Introduction: Recent cohort studies have identified international travel as an important risk factor for colonization with extended-spectrum beta-lactamase-producing Enterobacteriaceae (ESBL-PE), a multidrug resistant organism of public health concern. Antimicrobial use during travel likely amplifies this risk, but to what extent, and whether this risk varies by antimicrobial class, has not been well studied. A systematic review was conducted to estimate these associations. Methods: Eligible studies were prospective cohort studies which reported on both receipt of systemic antimicrobials during travel versus none, as well as ESBL-PE isolated from stool or rectum acquired during travel. We carried out electronic searches in electronic databases. Studies were selected for full text review and included if eligible. We carried out a random effects meta-analysis. Results: After removing duplicates, we reviewed 3430 citations from electronic databases. Fifteen studies met inclusion criteria. The study population included mainly female travellers from high income countries recruited primarily from travel and vaccination clinics. Asia and Africa were the most common regions travelled to. A median 10% of study participants reported systemic antimicrobial usage. We observed a combined odds ratio (OR) for ESBL-PE acquisition during travel of 2.37 among those who used antimicrobials compared to those who did not (95% confidence interval [CI], 1.69 to 3.33); there was substantial heterogeneity between studies.

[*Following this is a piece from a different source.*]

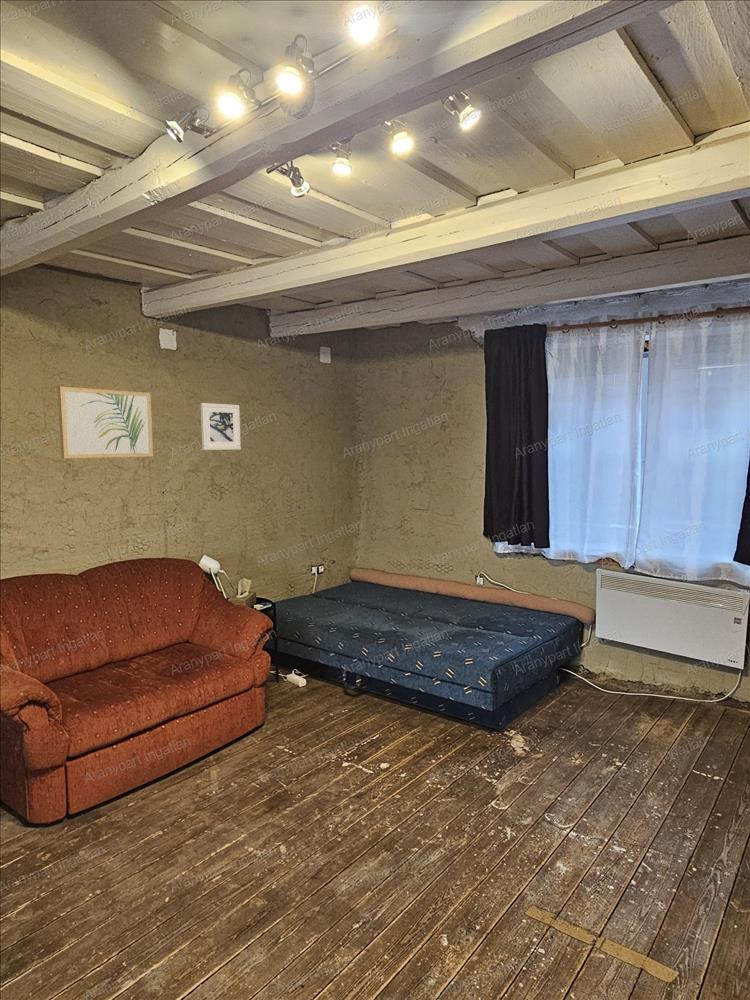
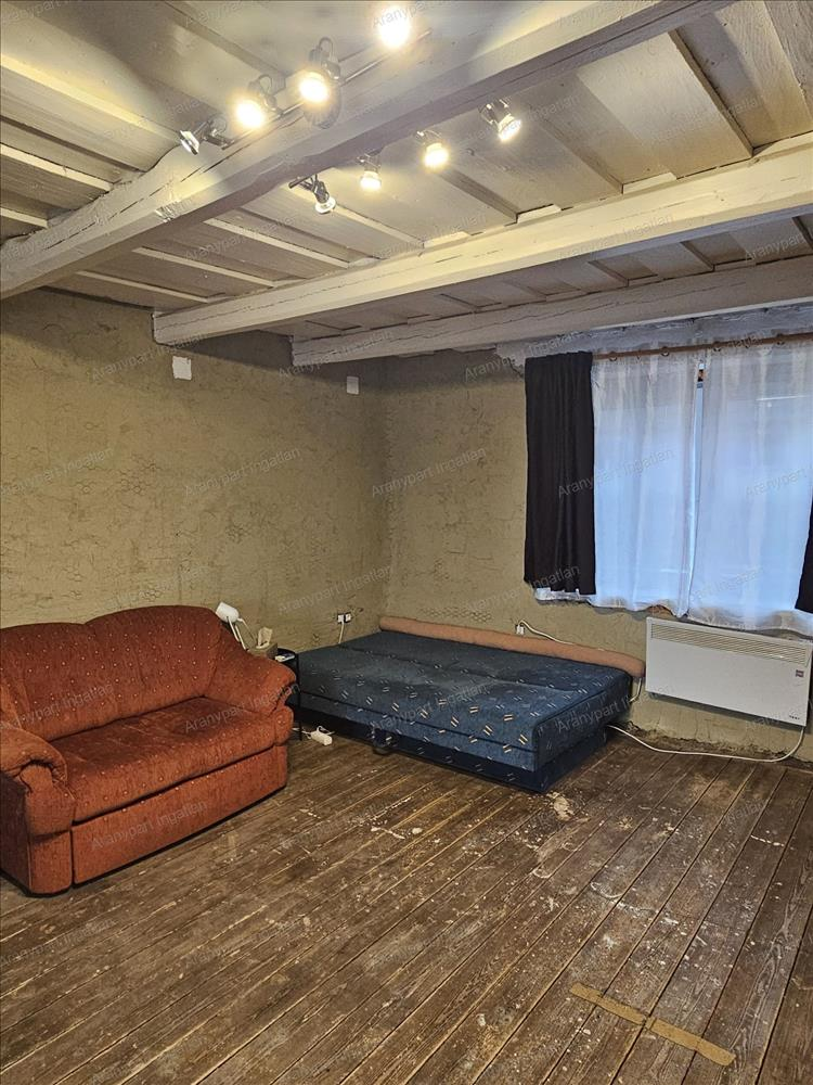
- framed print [199,402,242,451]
- wall art [56,386,154,459]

Fluoroquinolones were associated with the highest combined OR of ESBL-PE acquisition, at 5.55, compared to no antimicrobial use (95% CI, 2.68 to 11.5). Conclusions: The odds of acquiring ESBL-PE during travel are increased substantially with exposure to antimicrobials, especially fluoroquinolones during travel. Further studies should be directed towards identifying mechanisms whereby antimicrobials affect an increased risk of ESBL-PE acquisition to identify potential protective factors. Public health efforts are warranted to decrease inappropriate antimicrobial usage during travel, including antimicrobial use for prevention or treatment of mild-to-moderate traveller’s diarrhea.